* [Problem requirements] Turn the lines of all the items below into one numbered list, skipping any blank lines and leaving out the pictures.

** start Records for processing **

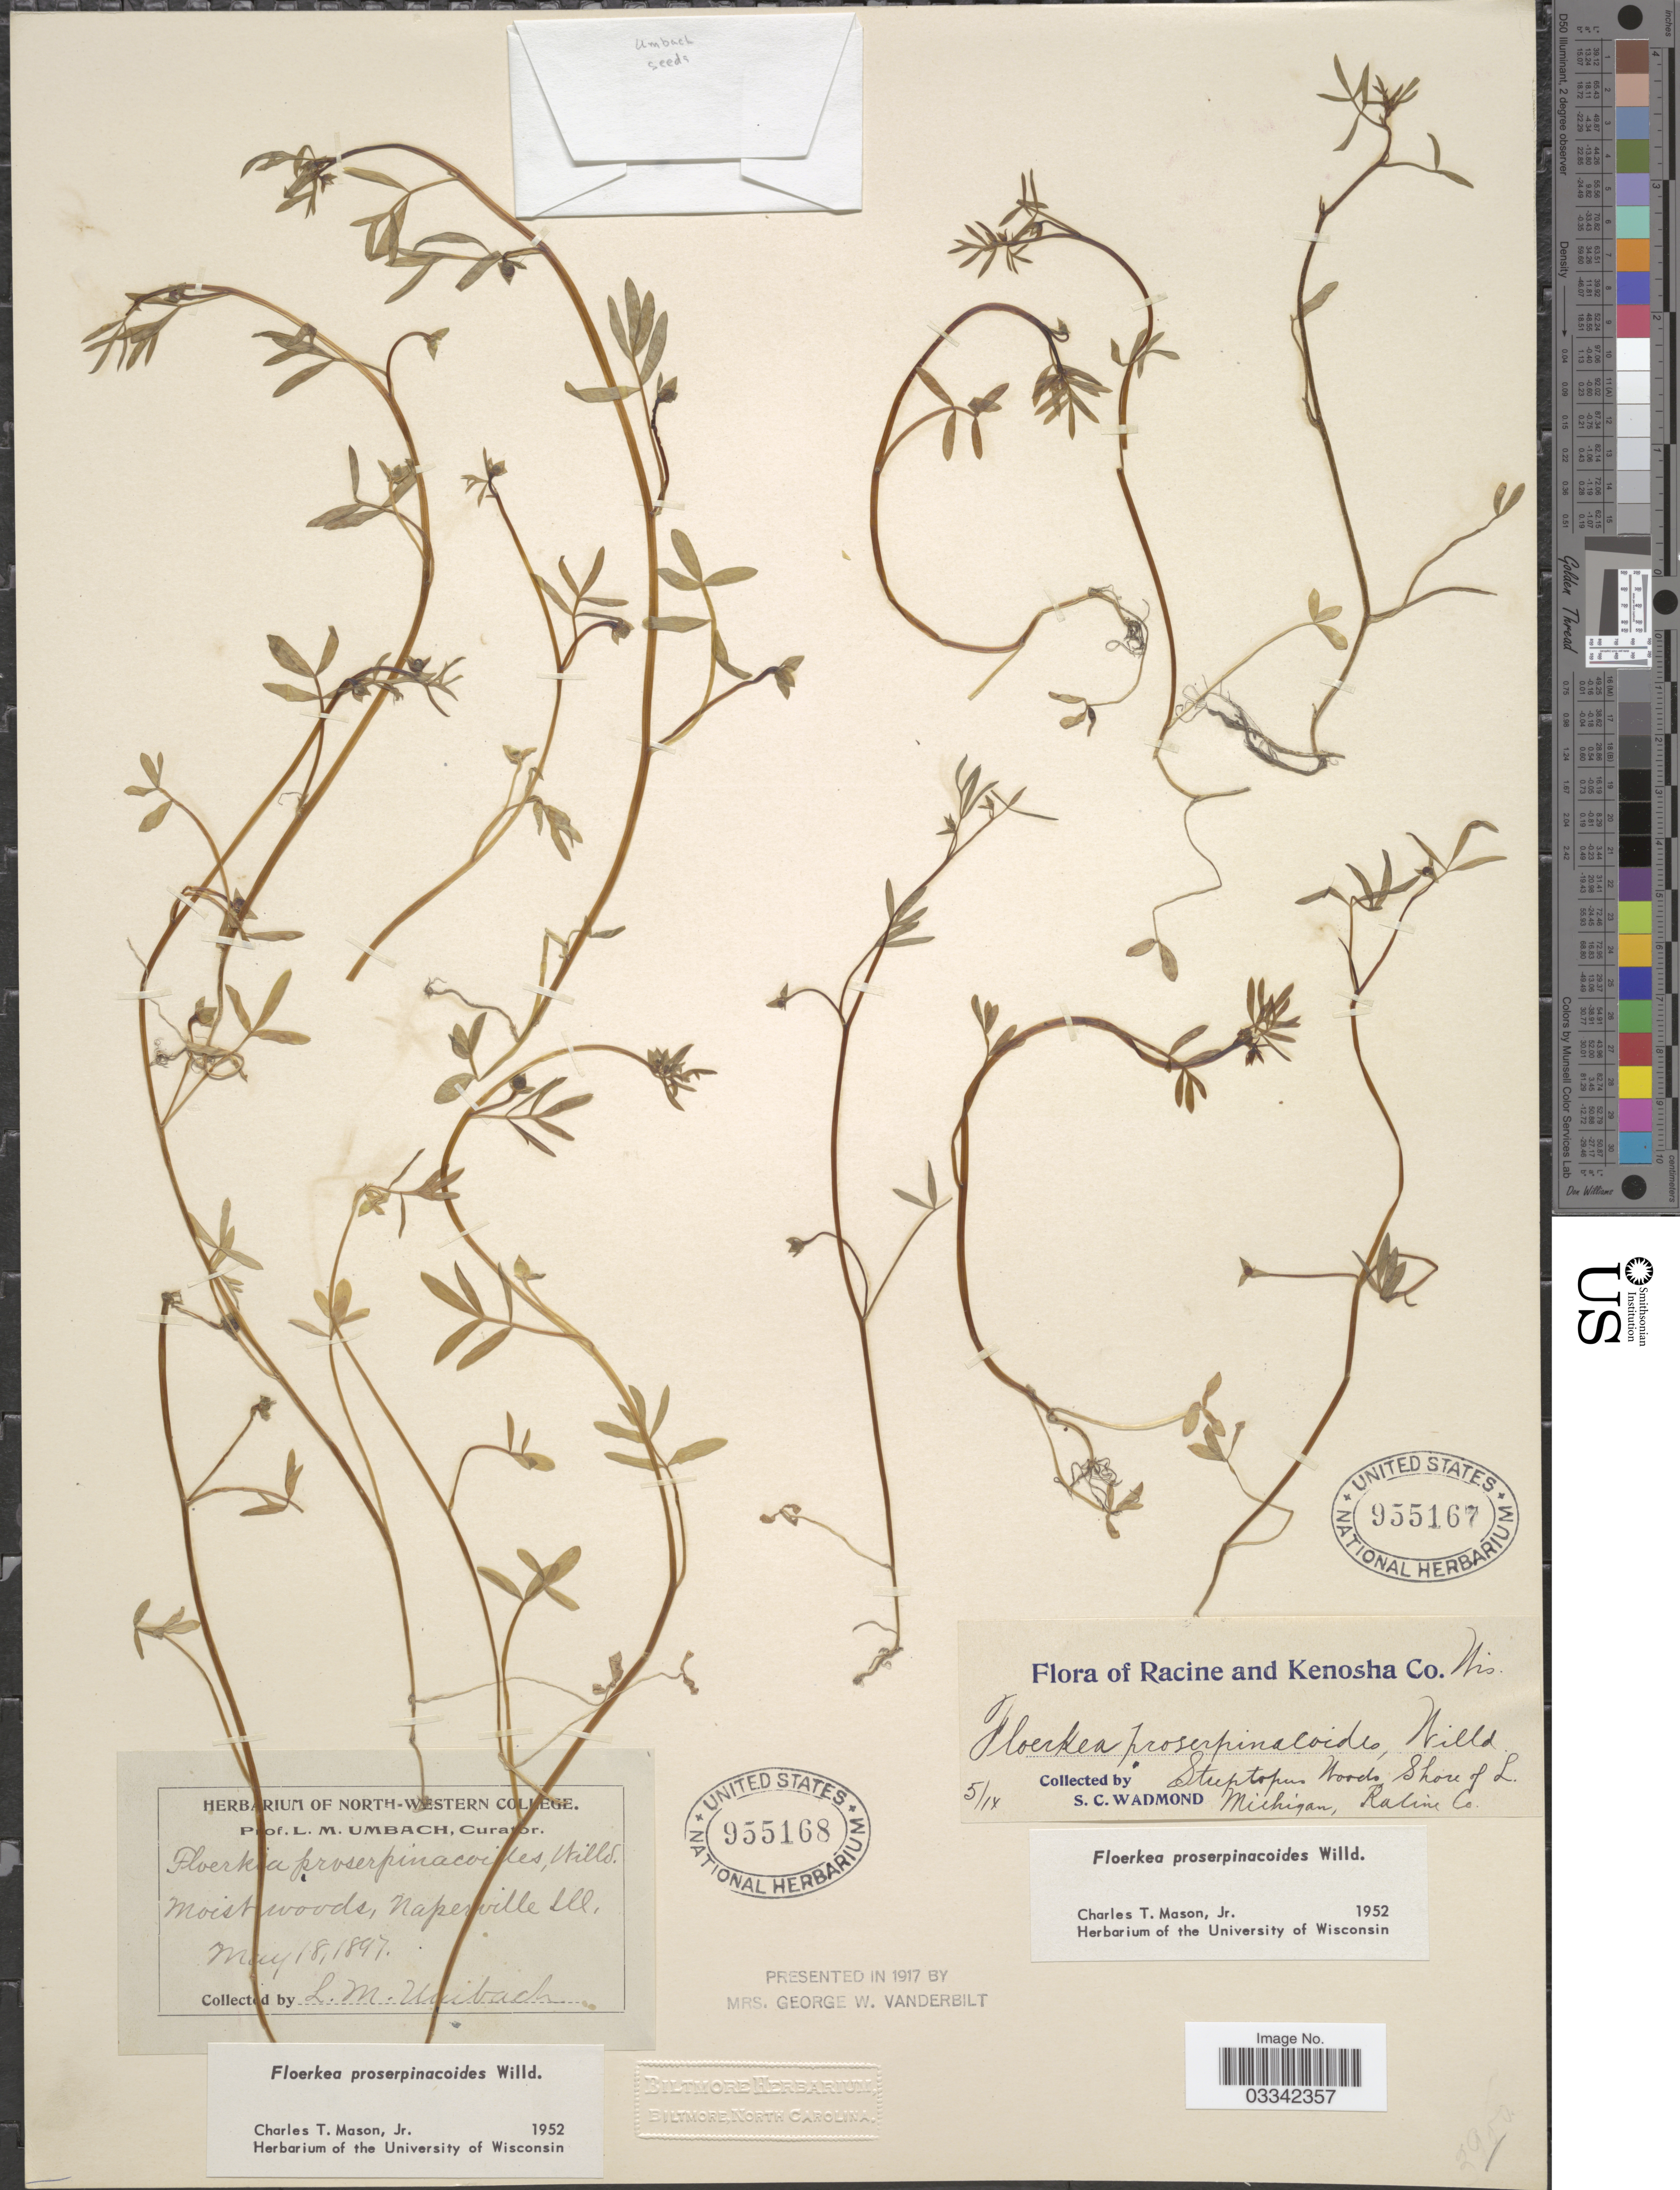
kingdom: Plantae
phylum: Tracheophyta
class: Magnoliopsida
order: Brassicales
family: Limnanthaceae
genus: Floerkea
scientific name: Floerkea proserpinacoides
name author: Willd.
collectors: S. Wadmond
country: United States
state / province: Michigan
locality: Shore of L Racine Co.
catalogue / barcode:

** end Records for processing **

* [Response to the exercise]
1. kingdom: Plantae
2. phylum: Tracheophyta
3. class: Magnoliopsida
4. order: Brassicales
5. family: Limnanthaceae
6. genus: Floerkea
7. scientific name: Floerkea proserpinacoides
8. name author: Willd.
9. collectors: S. Wadmond
10. country: United States
11. state / province: Michigan
12. locality: Shore of L Racine Co.
13. catalogue / barcode:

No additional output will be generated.